Saturday, October 08, 2005

Chagrin River Cyclocross Challenge Preview

What is Cyclocross?

According the Gloucester Cross site, Cyclocross is :

The most spectator-friendly form of bicycle racing, regardless of whether you've seen a bicycle race or not, cyclocross can be enjoyed by everyone.

Cyclocross (or just 'cross to the throngs that race week in and week out) is a relatively new discipline of cycling in the US. Though it's been around since the early 1900's in Europe, it wasn't until the 1970's that cyclocross races started sprouting up in the US.

Often called the "steeplechase of bicycle racing" cyclocross races are fast-paced and are dramatic for spectators. Riders compete on a twisting course comprised of grass, asphalt and dirt. At several parts of the course, riders are forced to dismount their bikes and run up steep terrain or jump over obstacles.

I've written about a bunch of 'cross I've done, and it's definitely the high point of my season. Check out my index for my experiences.

Cyclocross races start with the sprint. Traverse all types of terrain, from roads to grassy fields, to double to single track. The race usually strings out after the first lap. The suggestion is to break the race into thirds. A fast start where you setup your position, a slower middle third where you try to recover... so that you can use the last third to make up as many positions as possible. I only remember having to sprint for a position in one of the 20 or so cross races I've done.

You race at max sustainable heart rate for the entire race, similar to a time trial. The efforts vary drastically though as the course terrain changes... what fun to hurt yourself this way! What a challenge!

Chagrin River Cyclocross!
Chagrin River CX Flyer

Pretty exciting... a new cyclocross venue on the east side of Cleveland. Brett Davis has convinced his family to let a bunch of crazy cyclists run a race over their land. It looks like we'll be running some practices there on Thursdays before the race, to help groom the course. We'll be trying to run from about 5:30 to 7:30.

Three of us were out on the 22nd for some testing runs, here's what we've got going.

Course Description

This course would not pass UCI muster, as it has no pavement sections. Here is a link to UCI course layout outline. The course is mostly flat with some very interesting features.

The start is under the trees leading around the main field. We'll do about 100 meters before jumping into the course. Around the field along the woods, the course crosses a ridable drainage ditch... will it be wet in October? It was dry on this night. After the ditch, we loop around a quick switchback, and head back through the ditch and through the first set of barriers. The course will then zig-zag across the flat grass field for four loops.
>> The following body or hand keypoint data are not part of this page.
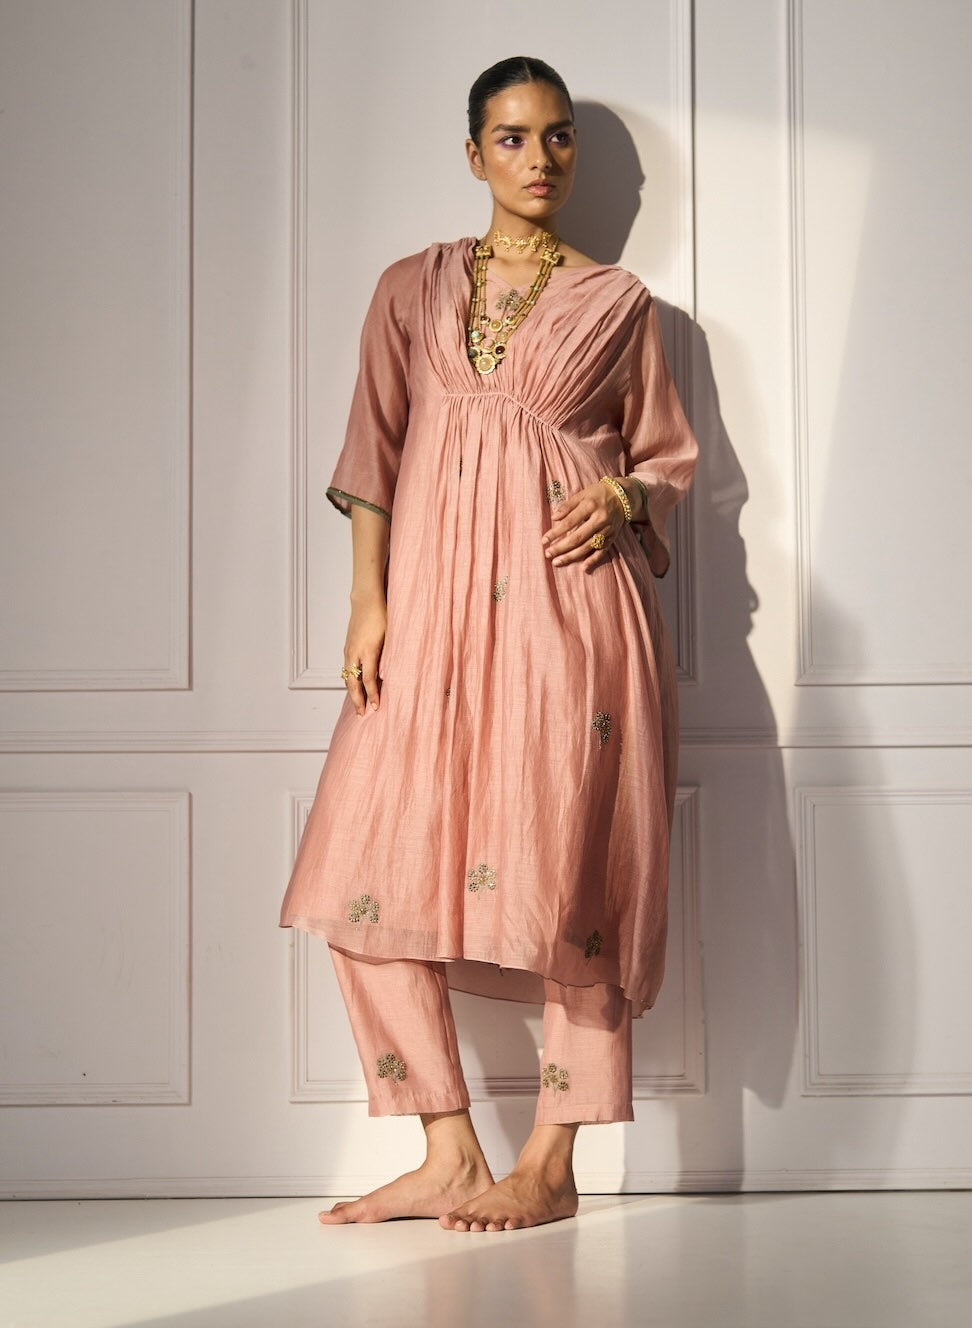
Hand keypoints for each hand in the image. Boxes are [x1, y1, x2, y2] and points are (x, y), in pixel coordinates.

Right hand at [343, 594, 386, 714]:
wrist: (366, 600)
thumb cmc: (382, 615)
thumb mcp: (390, 636)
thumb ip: (389, 655)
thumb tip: (391, 674)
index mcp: (368, 651)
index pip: (368, 680)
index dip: (372, 696)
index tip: (375, 708)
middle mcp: (355, 653)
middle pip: (353, 683)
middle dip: (357, 700)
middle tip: (361, 715)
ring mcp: (349, 650)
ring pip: (347, 677)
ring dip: (352, 692)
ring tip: (357, 704)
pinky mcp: (347, 646)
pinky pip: (346, 668)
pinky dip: (350, 680)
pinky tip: (354, 685)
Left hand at [541, 479, 626, 571]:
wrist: (623, 496)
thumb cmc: (598, 494)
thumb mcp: (582, 494)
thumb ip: (568, 506)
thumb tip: (553, 518)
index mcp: (590, 505)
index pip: (569, 522)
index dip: (555, 532)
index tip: (544, 540)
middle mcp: (600, 519)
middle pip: (577, 537)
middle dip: (561, 548)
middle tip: (547, 554)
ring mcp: (607, 530)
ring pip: (588, 547)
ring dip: (572, 556)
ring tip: (557, 562)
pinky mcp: (612, 537)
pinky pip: (603, 551)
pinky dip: (593, 560)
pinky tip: (583, 568)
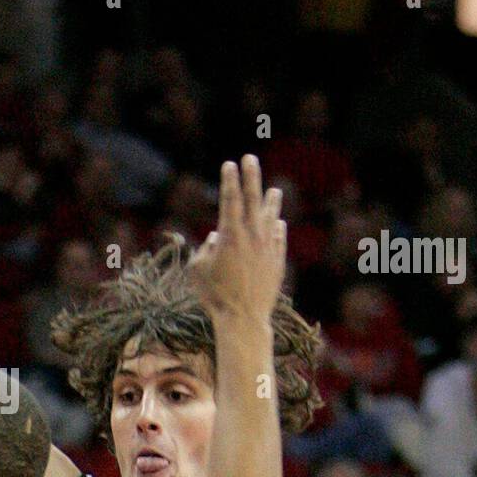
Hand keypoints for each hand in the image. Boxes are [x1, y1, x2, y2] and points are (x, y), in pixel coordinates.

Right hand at [185, 155, 285, 319]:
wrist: (244, 317)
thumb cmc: (214, 295)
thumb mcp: (197, 270)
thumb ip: (204, 248)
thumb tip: (215, 237)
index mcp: (230, 234)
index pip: (230, 199)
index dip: (229, 180)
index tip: (229, 164)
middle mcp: (252, 235)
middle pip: (252, 199)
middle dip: (251, 177)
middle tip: (250, 158)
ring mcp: (268, 247)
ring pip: (270, 217)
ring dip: (271, 201)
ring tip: (274, 189)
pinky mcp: (278, 262)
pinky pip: (279, 239)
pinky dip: (278, 228)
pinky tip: (278, 223)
On leaving the field, we head to the stand of pines. A wide double track winding through the trees. Out of the pines, we cross the gravel road and hit an appreciable off camber section running along Bainbridge road. We cut back into the property, for the gravel road section.

After a few hundred meters of gravel road, we head into the woods on the back. This path is about 2 meters wide. There is a short muddy section and some nice rollers... not hills, but flat, short cyclocross type rollers. You don't really pedal over these things, but use your arms to pump the bike through the section. Very fun stuff.

The rollers lead to the creek crossing. You can coast the downhill before the dismount. This is a narrow, jumpable mud creek, it was just mud when we were there. A barrier set on the short uphill side forces the dismount before the section, and a short carry up the hill. On the other side, the course winds through some more woods before returning to the start area.

We measured the course at .88 miles long. We'll add at least one more set of barriers, for three dismounts. We're looking at adding a new section with a sandpit. Instead of doing the tight turn after the first field crossing, we'll cut into the woods, and down to the river. Then run the sand, and head back up to the course. We'll see how that goes this week.

Laps should be fast, with almost no downhill recovery sections. It looks like we'll be working the whole race to keep moving, so your fitness will be tested.